Perhaps some of this struggling to talk about death comes from not knowing what I believe about death myself. I know it scares me to comprehend of a time when I no longer exist. But I don't know what I believe happens afterwards. I'm not an atheist but I'm not a believer of anything else. I just don't know and when it comes to talking to my kids about death, I have a hard time trying to give them something concrete when there's nothing concrete for myself. Trying to put into words what I don't have words for is no easy thing.

I thought when I had kids that the worries would be about things like taking care of them, feeding them, making sure they were safe, educated, etc. But I'm learning with each passing year that having kids is also about dealing with the "big" questions.
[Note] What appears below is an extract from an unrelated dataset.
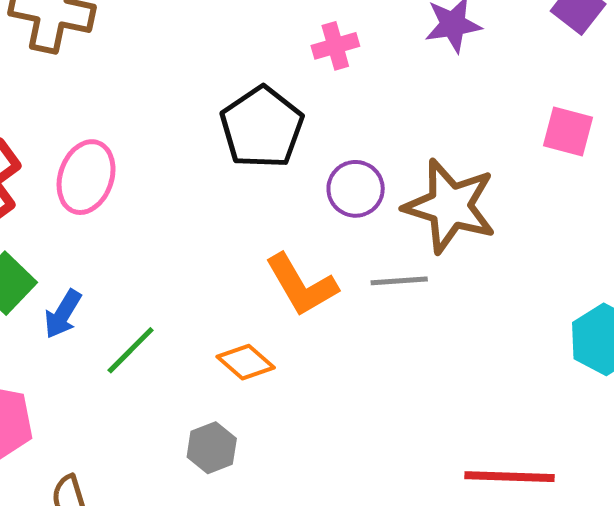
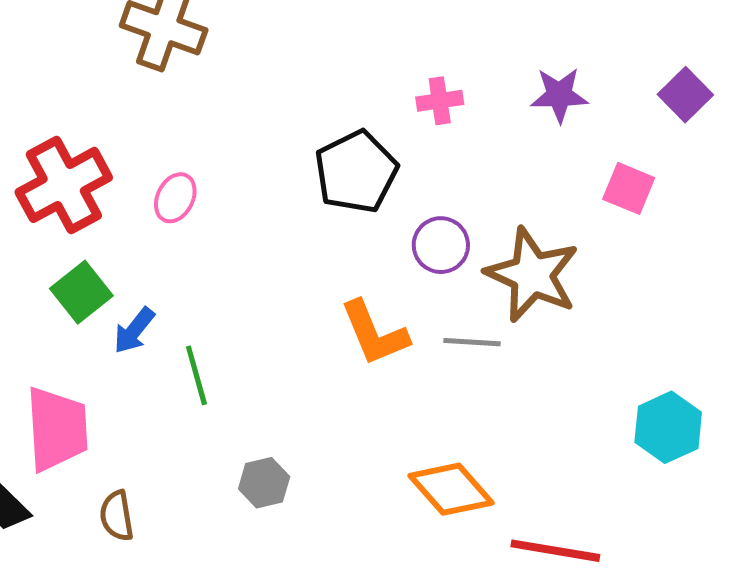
pink square: (568, 131) -> (629, 188), moved
pink ellipse: (86, 177) -> (175, 198), size x0.7
green line: (131, 350) -> (196, 375), turned -68
orange diamond: (246, 362) -> (451, 489), moved, size x1.5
My kids are capable of deeper levels of thinking that border on the philosophical. And maybe they're capable of exploring as I'm exploring. Perhaps I expect too much of myself. It maybe that thinking about death, about what we think, and believe and do about death is an exploration that we can embark on together as opposed to one person trying to shape for the whole.

1 comment:

S said...

Nick asked a lot of the same questions about death. Not sure if you want to go this route, but when he asked what happens to a body in the ground, we found a YouTube video of a decomposing pig. It's time-lapsed and shows how the body breaks down. He was fascinated, but it might not help in all situations. :)

As a nonbeliever, we tell the kids about the stars. Every particle in the universe was once made in stars and someday all of the particles that are us will go back to being star dust. We've always existed and we always will. My kids like being part of everything. I wrote a post about it a year ago that explains it better if you are interested :)

We've also talked to Nick about the scary part of not existing. We talk about what is was like before he was in my tummy. He can't seem to remember, but he's sure he wasn't scared or hurt or sad. He'd remember that he says. It may also be like that when you die.